Гримасы рыночной любви. Строительный концлагерь

Ярослав Волярский
Строительный концлагерь
Я хотел, чтобы летом поработал и сын, а не только дочь, но Вадим не слишком спешил трудиться. Пару недель прошли в ничегонеделании, но я всё настаивал. И вот Вадим, наконец, поехал со своим другом Петей в Черноморск. Там дядька Пети устроил их в строительную шарашку. В бригаде было около 30 человек. Никакого официального оформления, конечно же, не было. Ребята быстро сошлись с семейной парой из Черкасской области. Работали супруги уже второй месяц, но без зарплаты. Парни только со временем поняли, какая здесь существует система. Костяк бригады состоял из 10-15 человек местных, которые получали неплохую зарплату. Остальных просто добирали, где только могли. Много было гастарбайтеров из соседней Молдовы. Зарплату им, как правило, не платили, но работать заставляли весь световой день. Многие не выдерживали и через месяц-другой уезжали, не солоно хлебавши. На их место быстро находили других рабов. И так постоянно.
«Бугром» на стройке был крепкий детина, который мог не только матом обругать, но и «съездить» по физиономии. Рабочие его побаивались и все команды выполняли беспрекословно. Если кто-то заикался о зарплате, то причин для невыплаты всегда было несколько: некачественное или несвоевременное выполнение работы, заказчику что-либо не понравилось, или самая главная причина – сейчас денег нет, когда будут – неизвестно.
Большинство гастарбайтеров спали на том объекте, где работали. Так, ребята ложили на груду кирпичей деревянные двери и на них спали, укрывшись взятыми из дому покрывалами. Подъём был в шесть утра. Через полчаса или давали работу на месте, или развозили по объектам. Парни, как правило, работали на месте. В обед женщина из Черкасс готовила для мужа и наших добровольных невольников дешёвенький супчик. Хуже стало, когда семейная пара, не дождавшись никакой зарплаты, уехала домой. Тогда мальчики стали больше налегать на осточертевшую мивину, пирожки и чай с хлебом. Иногда умудрялись приготовить себе вечером дохлый супчик на плитке, что осталась после уехавших бедолаг.
Практиковались в этом концлагере и ночные работы. После двух-трёх часов отдыха приходил «бугор» и громко командовал: «Ты, ты и ты идёшь на работу!» Петю не тормошил, так как знал, что он чей-то там родственник, а Вадиму приходилось пахать и ночью, как лошадь. Усталость у сына была такая, что он на своей двери засыпал мгновенно и снов никаких не видел.

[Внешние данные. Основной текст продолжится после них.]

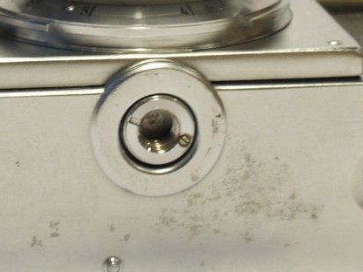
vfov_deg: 8.5
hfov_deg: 11.4
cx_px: 99
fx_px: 1814
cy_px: 3
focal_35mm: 173
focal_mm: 30
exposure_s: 1/13
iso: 400
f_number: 8
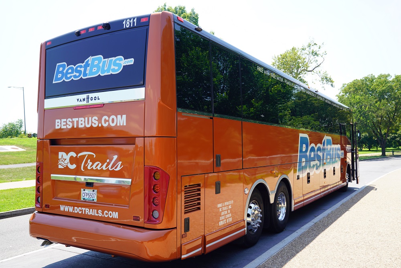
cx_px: 200
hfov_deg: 58.7
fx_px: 356
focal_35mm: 32
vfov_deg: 41.1
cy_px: 134
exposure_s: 1/100
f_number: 6.3
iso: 100
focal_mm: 32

Ему ничуть не мешало, что «кровать» была жестковатой.
Только один раз за полтора месяца ребяткам удалось вырваться на один день домой. Этот день был днём рождения Вадима. Счастье было безмерным, как будто вырвались из тюрьмы или афганского плена. Правда, Петя оказался хитрее: попросил у «бугра» аванс. Тот вызверился, какой, мол, такой аванс, но 100 грн. дал. Потом при выдаче обещанных 700 грн. он их вычесть забыл. Ребята нарисовали жуткую картину. Выходных не было. В основном процветал ручной труд. Строили для «новых» украинцев баньки, дачи, фонтаны и «домишки». Работы всегда было много.
Я начал настаивать, чтобы Вадим остался дома и больше не возвращался в строительный концлагерь. Но сын меня не послушал, ему хотелось всё-таки увидеть зарплату. Получив по «блату» обещанную зарплату, ребятки зареклись работать на стройке. Сын съездил на оптовый рынок и приоделся, от его заработка почти ничего не осталось. Однако были и плюсы работы на износ: Вадим за лето загорел и возмужал и даже … немного поправился.
Дикий капиталистический рынок нещадно «пережёвывал» тела и уродовал души. Выживали сильнейшие и более наглые. Государство не обращало на это никакого внимания, действуя по принципу: «Спасение утопающих – дело рук самих утопающих». «А в остальном, прекрасная маркиза, всё хорошо, всё хорошо!» Как в песне Утёсова.